Our enlightenment-based government’s reliance of proven scientific models has led us into this trap.   This government must follow the recommendations of experts and must not disregard those recommendations unless it is in favor of some other set of experts.   The experts must defend their recommendations with theoretical models supported by rigorous scientific testing.

Such a government is not permitted to consider the data that is both immediately available and highly abundant unless that data supports the models already pre-approved by scientific methods.

The current situation demonstrates the antagonism between data and science.   The two are pointing in opposite directions for policy making.   Our current theory of government demands us to follow the science even in spite of compelling data suggesting different approaches.

Just as our current policies are arresting our potentials in so-called non-essential people, we are arresting our new data capabilities of large data with rapid retrieval and analytics that can suggest better plans for short term and has the agility to change plans rapidly as conditions change.   We can have a more agile government driven by data and urgency instead of a government based on lagging science and permanence.

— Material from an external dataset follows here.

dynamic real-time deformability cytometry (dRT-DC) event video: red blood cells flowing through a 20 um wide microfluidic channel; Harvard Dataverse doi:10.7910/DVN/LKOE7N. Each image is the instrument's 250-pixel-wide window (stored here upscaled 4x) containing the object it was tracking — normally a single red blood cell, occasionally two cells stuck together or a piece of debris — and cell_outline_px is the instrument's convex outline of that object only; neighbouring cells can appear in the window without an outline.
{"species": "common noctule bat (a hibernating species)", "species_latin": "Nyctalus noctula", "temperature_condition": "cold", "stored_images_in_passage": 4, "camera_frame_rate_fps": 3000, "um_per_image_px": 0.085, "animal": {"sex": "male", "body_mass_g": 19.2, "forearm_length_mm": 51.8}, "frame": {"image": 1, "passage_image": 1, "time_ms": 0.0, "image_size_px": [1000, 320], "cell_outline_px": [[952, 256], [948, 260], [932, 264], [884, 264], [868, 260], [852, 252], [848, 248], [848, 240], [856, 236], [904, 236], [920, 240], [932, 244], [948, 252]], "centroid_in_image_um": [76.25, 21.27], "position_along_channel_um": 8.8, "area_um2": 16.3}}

A government based on data instead of science could advise us to not put all our hopes into finding a vaccine or all of our priorities on saving the relatively small fraction of people likely to die from this disease.   We can instead return to 2019 type normalcy and have the population fully mobilized with the knowledge of this new threat and making their own decisions and taking their own initiatives.   Data shows us that this has more potential of finding a widely acceptable new normal that science will eventually catch up with.   This finding of a new normal will coincidentally develop our younger generations and prepare them to take over leadership of the countries future.

This is an excellent opportunity to develop the people who will run our government and economy in the future where they will fact challenges we already know will be huge, such as the problem of debt and entitlement obligations.   This is something a government data can foresee and act on.    At the same time, this kind of observation lacks the scientific backing to permit an enlightenment-styled government to make such a choice.

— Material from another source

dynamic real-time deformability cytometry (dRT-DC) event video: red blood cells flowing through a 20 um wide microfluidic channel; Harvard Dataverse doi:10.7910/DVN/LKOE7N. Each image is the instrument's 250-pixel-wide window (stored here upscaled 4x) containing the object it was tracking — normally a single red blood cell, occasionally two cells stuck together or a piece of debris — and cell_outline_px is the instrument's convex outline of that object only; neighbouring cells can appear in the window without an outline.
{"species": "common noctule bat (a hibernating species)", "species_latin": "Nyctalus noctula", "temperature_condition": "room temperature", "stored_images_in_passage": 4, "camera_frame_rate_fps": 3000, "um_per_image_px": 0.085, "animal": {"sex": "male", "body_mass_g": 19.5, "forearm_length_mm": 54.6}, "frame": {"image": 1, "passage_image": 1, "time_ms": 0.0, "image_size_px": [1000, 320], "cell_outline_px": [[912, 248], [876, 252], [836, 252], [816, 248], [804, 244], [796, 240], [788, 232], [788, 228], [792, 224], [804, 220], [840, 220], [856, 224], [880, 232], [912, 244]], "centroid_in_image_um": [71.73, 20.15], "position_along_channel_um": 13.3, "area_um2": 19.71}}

There is a fundamental difference between government guided by data vs government guided by science.   Science is always lagging with respect to data, and as a result is biased toward preserving the past and consequently most benefiting the older or even retired populations.   Data is fresher and more abundant than science and it best enable disruptive but often beneficial changes that benefits the younger generation and consequently benefits our collective future.

We may be watching the final consequence of relying on lagging wisdom of science always stuck in the past: we are sacrificing our future for the benefit of that past.